Aim of the exercise
Each line below that holds the word "سویٹر" counts toward the answer; reply with the total number only.

Collected data
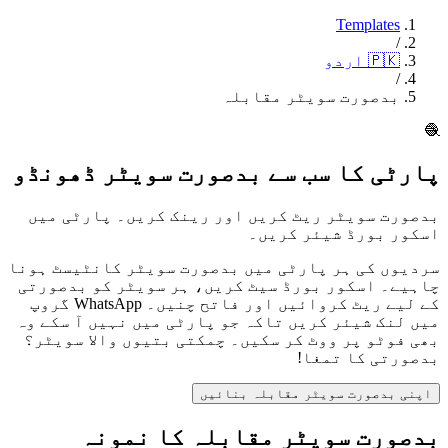
Templates
/
اردو
🇵🇰
/
بدصورت سویٹر مقابلہ
🧶
پارٹی کا سب سے بدصورت سویٹر ڈھونڈو
بدصورت سویٹر ریٹ کریں اور رینک کریں۔ پارٹی میں
اسکور بورڈ شیئر کریں۔
سردیوں کی ہر پارٹی میں بدصورت سویٹر کانٹیسٹ ہونا
چاہیے۔ اسکور بورڈ سیٹ کریں، ہر سویٹر کو بدصورتی
کے لیے ریٹ کروائیں اور فاتح چنیں۔ WhatsApp گروپ
میں لنک شیئر کریں تاکہ جو پارٹی میں نہیں آ سکے وہ
بھی فوٹو پر ووٹ کر سکیں۔ چمکتی بتیوں والا سویٹر؟
بدصورتی کا تمغا!
اپنی بدصورت سویٹر مقابلہ بنائیں
بدصورت سویٹر مقابلہ کا نمونہ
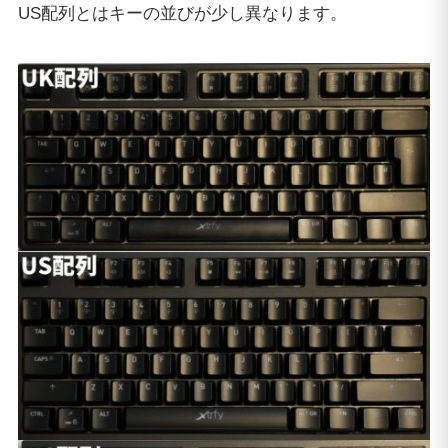
US配列とはキーの並びが少し異なります。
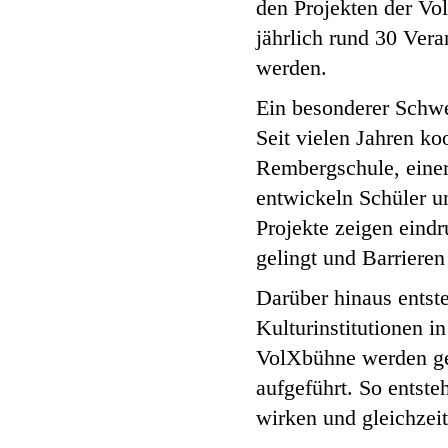
den Projekten der V
jährlich rund 30 Ver
werden.
Ein besonderer Schwe
Seit vielen Jahren k
Rembergschule, einer
entwickeln Schüler u
Projekte zeigen eindr
gelingt und Barrier
Darüber hinaus entst
Kulturinstitutionen 
VolXbühne werden gem
aufgeführt. So entste
wirken und gleichzeit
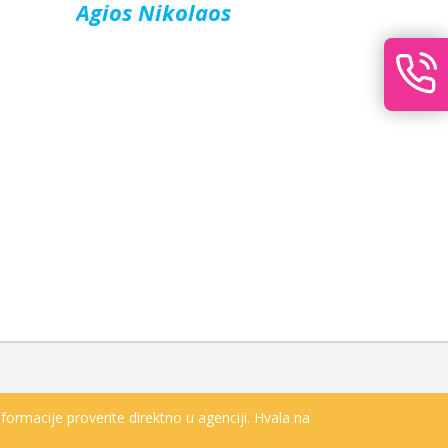
Agios Nikolaos
formacije proverite direktno u agenciji. Hvala na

Expected answer
8